Planning and Activities
Day 1
Model short division to find 2381 ÷ 3 using sticky notes and base-10 equipment, or the ‘Short division 1’ presentation. Repeat with 1381 ÷ 6 and 1281 ÷ 5 using just the sticky notes.
Group Activities: T with Y5
Y5 -- Investigate short division of given 3-digit numbers. Explain a pattern in the remainders.
-- Investigate short division of given 4-digit numbers. Explain a pattern in the remainders.
Y6 -- Division investigation (square a prime number, add 14, divide by 12, note the remainder).
Day 2
Use the ‘bus shelter’ short division layout to model 5466 ÷ 4. Agree that we can divide the remainder 2 by 4 to give 2/4. How can we simplify this? Agree the answer as 1366¹/2. Repeat for 5120 ÷ 6. Write 5118 ÷ 6. What do you think will be the answer to this? Can you suggest other divisions by 6 that will not have a remainder? A division that will have 1/6 in the answer?
Group Activities: T with Y5/6 activity
Y5 -- Make a 3-digit number; divide by a fourth number. Score the remainder.
Y5/Y6 -- Divide 4-digit numbers by 1-digit numbers, investigating largest possible fraction remainders.

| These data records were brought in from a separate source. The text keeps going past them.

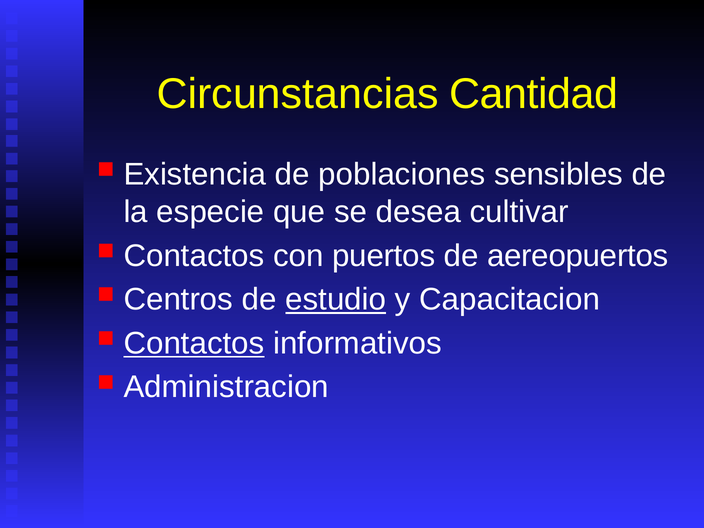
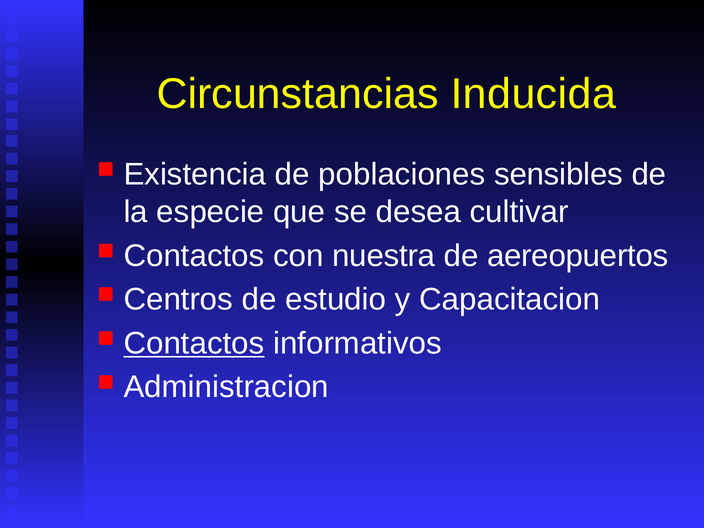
Cantidad: Cantidad -> Inducida
puertos: puertos -> nuestra
estudio underline: present -> none
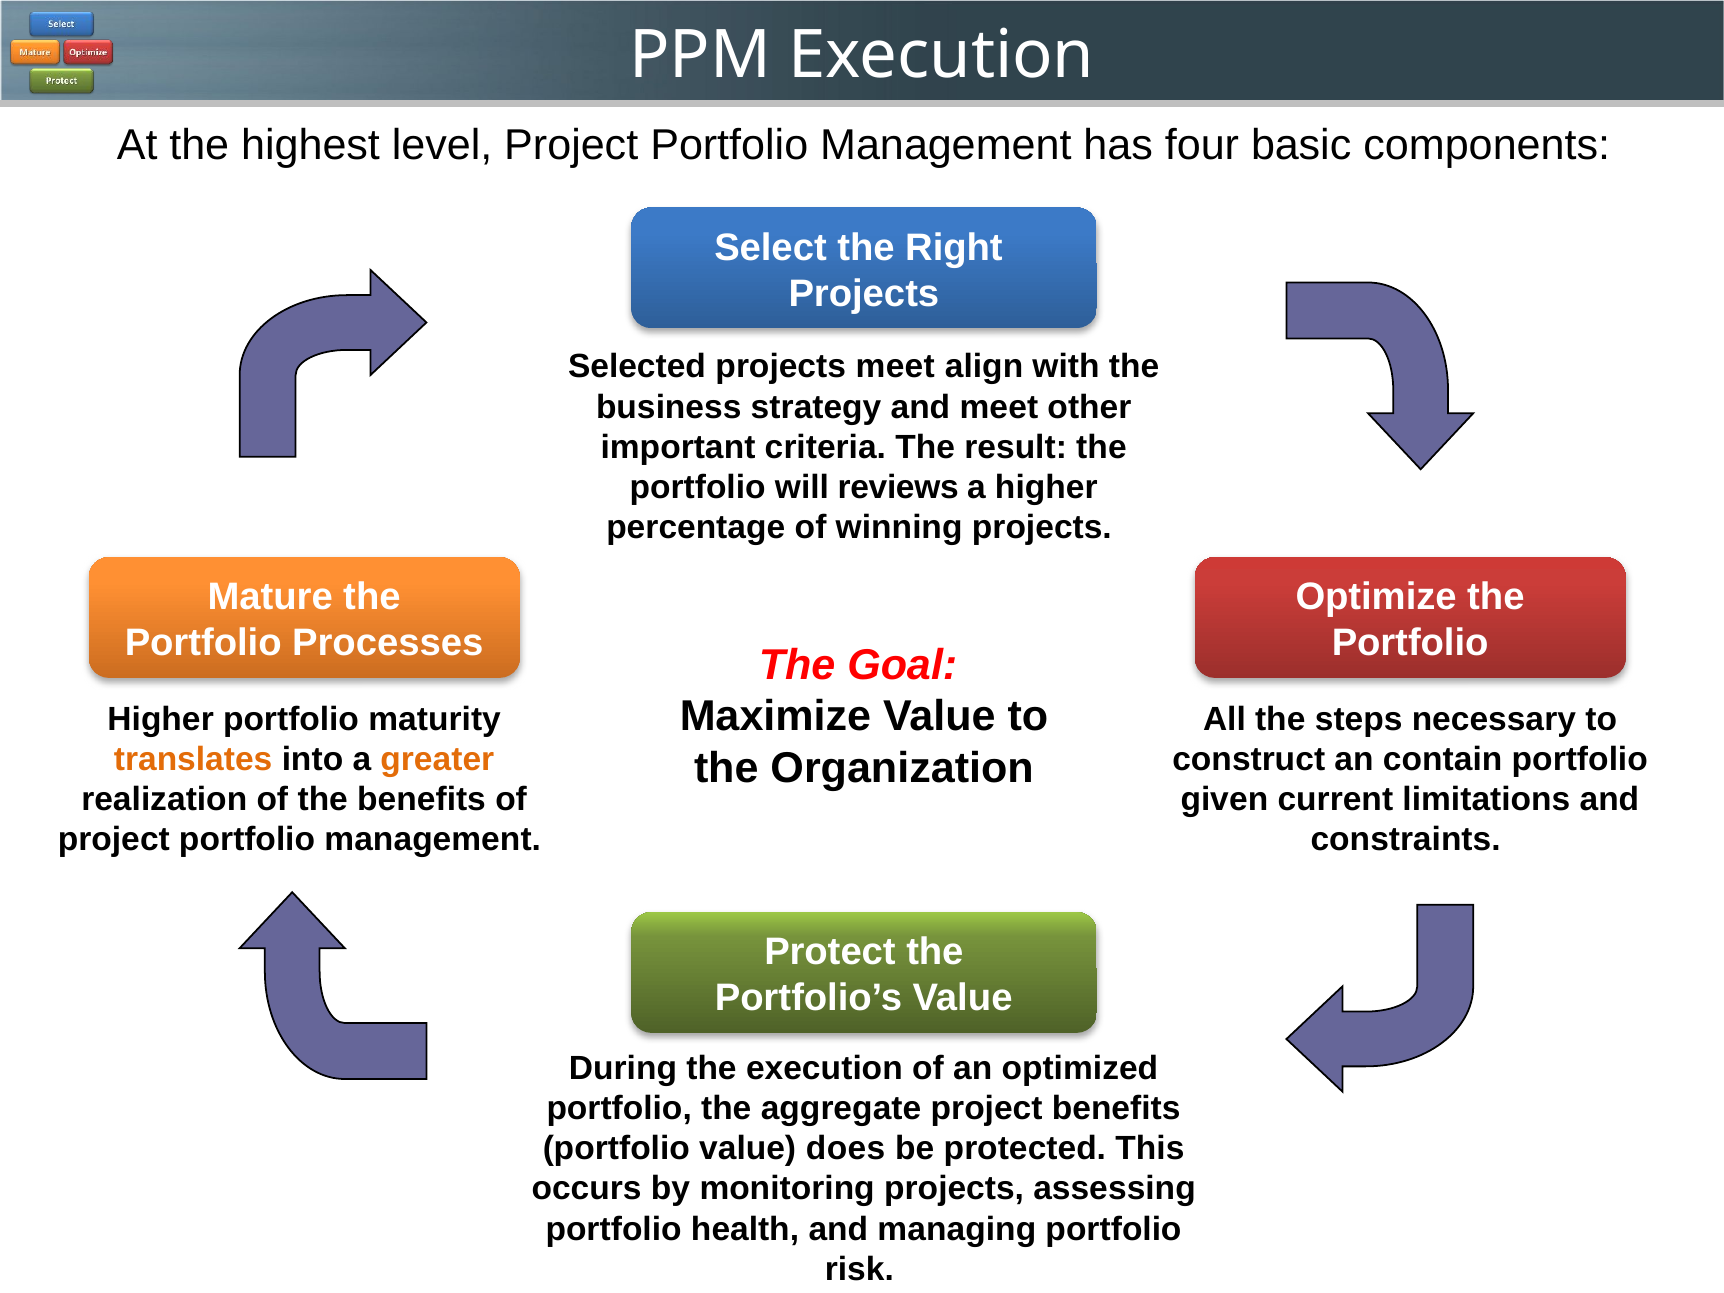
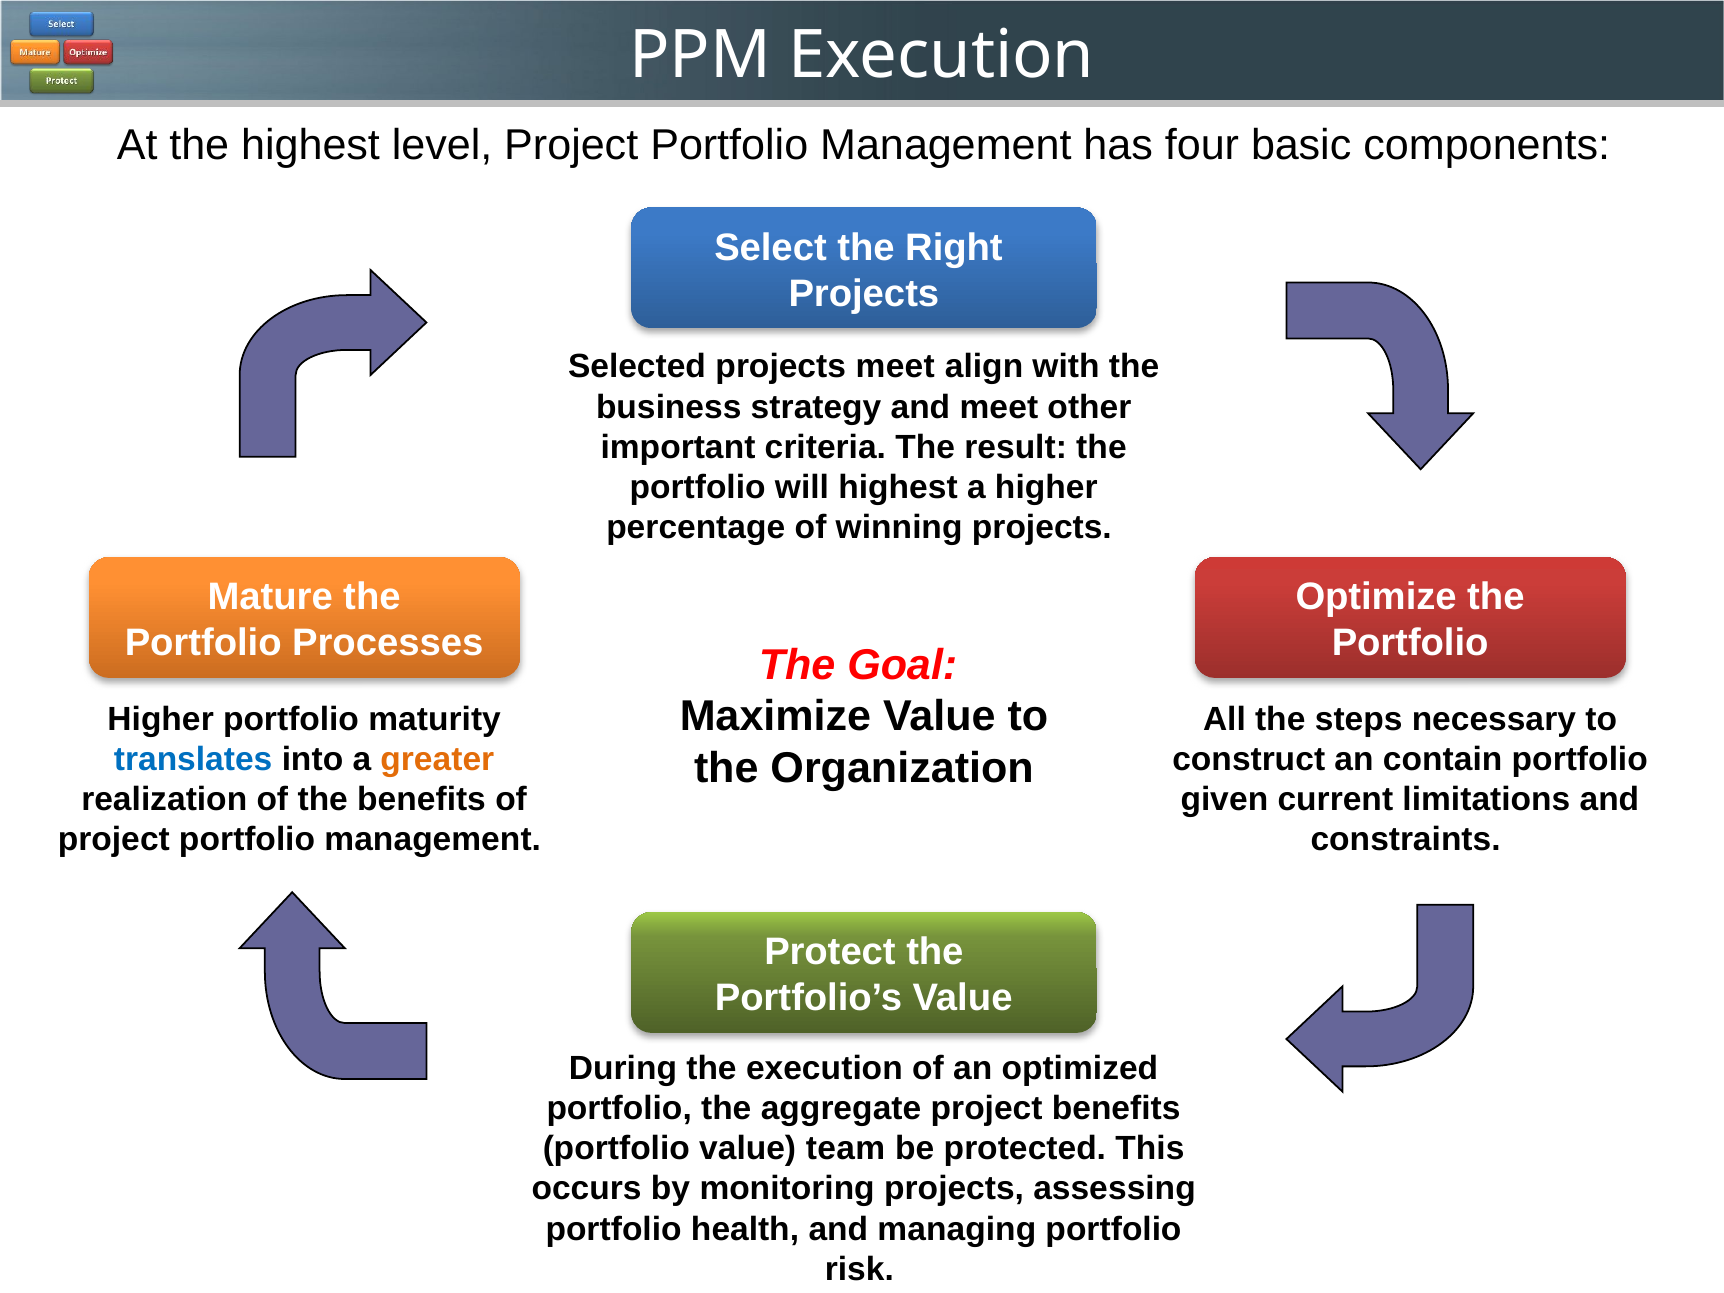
will reviews: reviews -> highest
translates colour: orange -> blue
does: does -> team
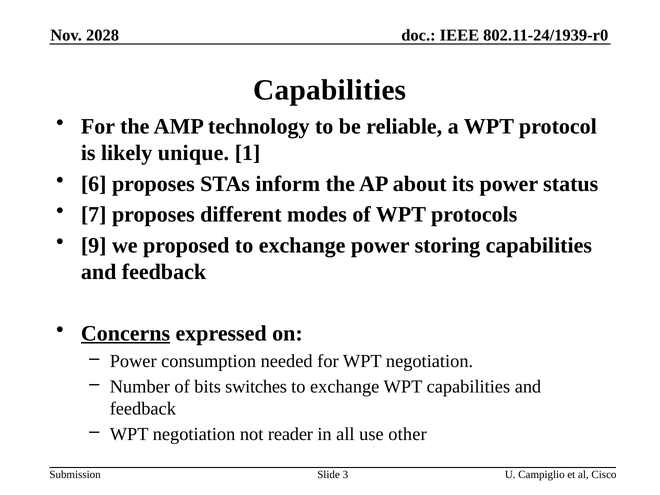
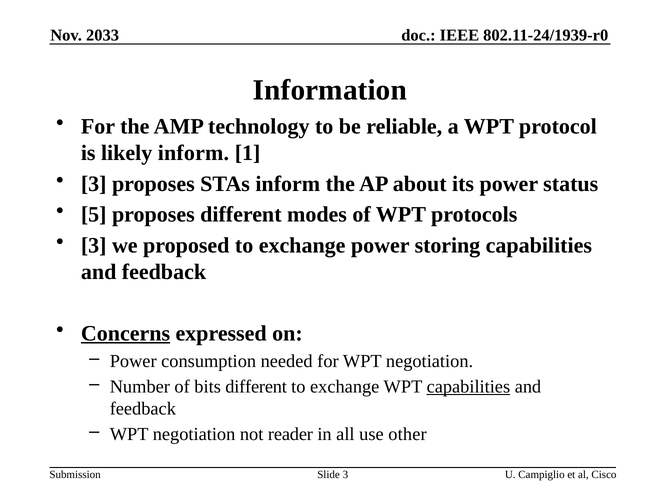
2028: 2028 -> 2033
Capabilities at (330, 90): Capabilities -> Information
likely unique: unique -> inform
6 at (94, 184): 6 -> 3
7: 7 -> 5
9 at (94, 245): 9 -> 3
bits switches: switches -> different
capabilities at (468, 387) underline: none -> present
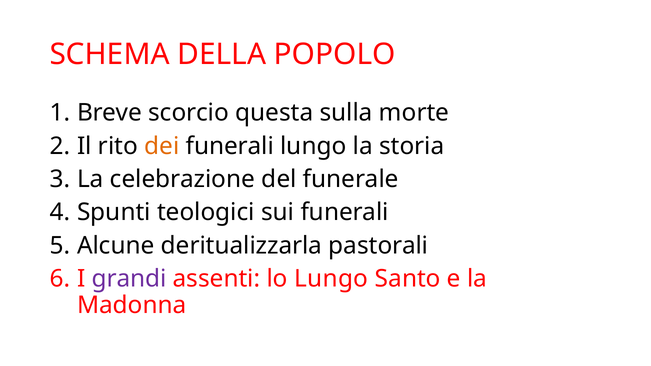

Y6 -- Divide 4-digit numbers by 1-digit numbers, investigating largest possible fraction remainders.
Day 3
Write: 472 ÷ 4, 3958 ÷ 3, 2786 ÷ 4, 7975 ÷ 4. Children agree an estimate for each. Take feedback on strategies. Model finding 2786 ÷ 4; express the remainder as fraction and simplify. Children calculate 2054 ÷ 3, then write a division with an answer >1000 and one with an answer <1000.
Further Teaching with Y6
Write 555, pointing out that this 3-digit number has all digits the same. Ask children to add the three digits, then calculate 555 ÷ 15, estimating first. Show, using long division.
Group Activities: T with Y6
Y5 -- Use the ‘Remainder runners’ in-depth problem-solving investigation below as today’s group activity.
Or, use these activities:
-- Practise short division of 3- and 4-digit numbers, creating calculations with number cards.
Y6 -- Use short or long division to investigate properties of divisibility.